そこからは貴人の脳内で戦争が繰り広げられた。
理性VS本能、理性陣営は「今すぐ悠奈を横にずらすべき」を、本能陣営は「むしろ少しのお触りをしないと悠奈に失礼にあたるのではないか。なら触るべきなのではないか」を行動理念として掲げていた。
柔らかい感触を感じながら両者は何時間も争った。
最初の頃は本能陣営が圧倒的有利で貴人は何度も悠奈のそれに手を伸ばしかけていたが、終盤に差し掛かり理性陣営が互角まで巻き返していた。
そこに第三勢力が現れた。
第三勢力ーー中立陣営は「それならば、触らずにこのまま寝れば良いのではないか」という協定を両者に持ちかけた。
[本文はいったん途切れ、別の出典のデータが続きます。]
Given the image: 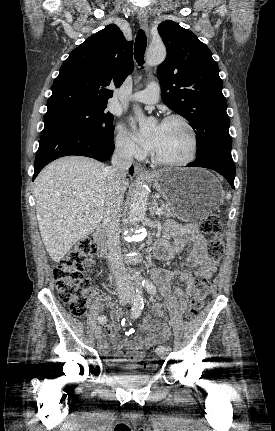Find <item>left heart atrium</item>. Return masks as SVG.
<instances>
[{
  "instance_id": "left-heart-atrium-1",
  "label": "left heart atrium",
  "mask_w": 275,
  "mask_h": 431,
  "mask_svg": "<svg viewBox=\"0 0 275 431\" xmlns=\"http://www.w3.org/2000/svg\"><path fill=\"white\" fill-rule=\"evenodd\" d=\"M137 138L146 147L154 149L158 143V132H154L151 135H144L137 131Z\"/></svg>"
}]
</instances>
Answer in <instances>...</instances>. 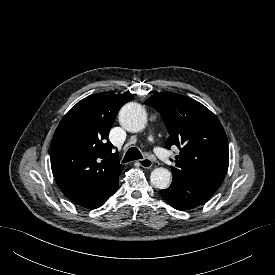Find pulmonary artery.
<instances>
[{"label": "pulmonary artery", "instance_id": "1", "mask_svg": "<svg viewBox=\"0 0 275 275\" xmlns=\"http://www.w3.org/2000/svg\"><path fill=\"white\" fill-rule=\"evenodd\" d=\"M162 157H163V158H167L168 155H167V154H163Z\"/></svg>", "mask_w": 275, "mask_h": 275}]
</instances>
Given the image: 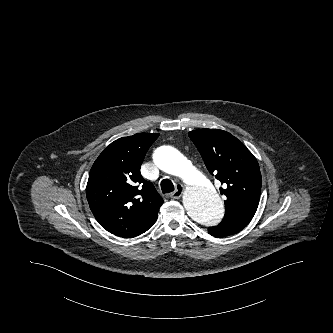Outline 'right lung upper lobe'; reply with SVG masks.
Wrapping results in <instances>:
<instances>
[{
    "label": "right lung upper lobe",
    "instance_id": "1",
    "mask_svg": "<svg viewBox=\"0 0 333 333\" xmlns=\"http://www.w3.org/2000/svg\"><path fill=\"white\" fill-rule=\"evenodd\" d=\"M158 136L138 133L117 139L91 168L86 187L90 209L102 227L114 235L138 236L157 220L163 199L142 177L140 167Z\"/></svg>",
    "mask_w": 333,
    "mask_h": 333
}]
</instances>
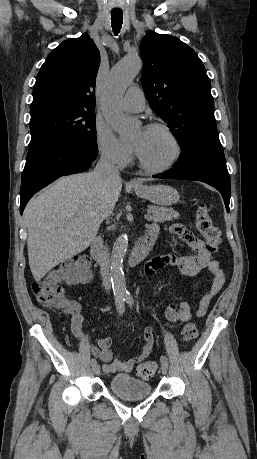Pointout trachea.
Wrapping results in <instances>:
<instances>
[{
    "instance_id": "obj_1",
    "label": "trachea",
    "mask_w": 257,
    "mask_h": 459,
    "mask_svg": "<svg viewBox=\"0 0 257 459\" xmlns=\"http://www.w3.org/2000/svg\"><path fill=\"white\" fill-rule=\"evenodd\" d=\"M123 22V12L122 11H111V24L112 29L115 35L120 32Z\"/></svg>"
}]
</instances>
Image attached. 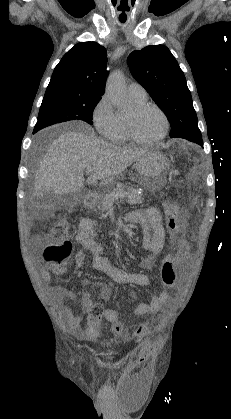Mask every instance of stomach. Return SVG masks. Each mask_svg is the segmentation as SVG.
Here are the masks:
<instances>
[{
  "mask_svg": "<svg viewBox=\"0 0 231 419\" xmlns=\"http://www.w3.org/2000/svg\"><path fill=\"white\" fill-rule=\"evenodd\" d=\"M136 169L144 188L154 192L164 185L169 163L162 153L149 151L136 160Z\"/></svg>",
  "mask_w": 231,
  "mask_h": 419,
  "instance_id": "1",
  "label": "stomach"
}]
</instances>
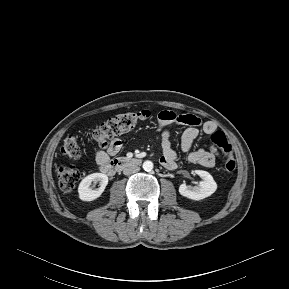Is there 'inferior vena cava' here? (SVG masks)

両者はこれに了承し、互いに歩み寄る形で六時間にも及ぶ貴人の第一次脳内大戦争は幕を閉じたのだった。
その戦争の終結による代償が寝違えだっだ。
「……己の煩悩が憎いっ……」
忌々しげに貴人は悠奈に聞こえないように呟く。
「ねーどうしたの?」
一人でずっと黙っていた貴人に痺れを切らしたのか悠奈。
「い、いやその……Buono! だったんだ昨日の晩飯が!」
いきなり関係の無い話になり、さらにイタリア語が貴人の口から勢いよく吐き出された。
確かに貴人は美味しい思いをしていたのだが上手くはない。
「よく分からないんだけど……」
「取り敢えず悠奈は気にしなくて良いんだ! 悠奈は悪くない!」
「そ、そう……。分かった」
貴人は無理やり結論付け、話を終わらせる。
「と、ところで俺達の初戦の相手ってどこなんだ?」
話題の矛先を五月祭にする貴人。
そう言えば組み合わせを確認していなかった事を思い出す。
「もー、ちゃんと確認しといてよー」
文句を言いながらも悠奈は答える。
「雲海高校よ。土門家と風城家のペアね」
「あぁ、清嗣先輩のところか……。確か土門家はあまり偏見は無かったよな?」
「土門家はそうだけど問題は風城家の方ね」
偏見とはもちろん氷上家に対してのである。
土門家と水月家は氷上家に対して差別的では無いのに対し、残りの風城家、火賀家、雷禅家は氷上家を蔑みの対象としている。
未来と前司が良い例である。
「まあなるようになるよ」
悠奈は貴人に言う。
貴人にはその言葉が悠奈自身に言っているような気がした。
そんな時、貴人達の初戦を告げるアナウンスが響き渡った。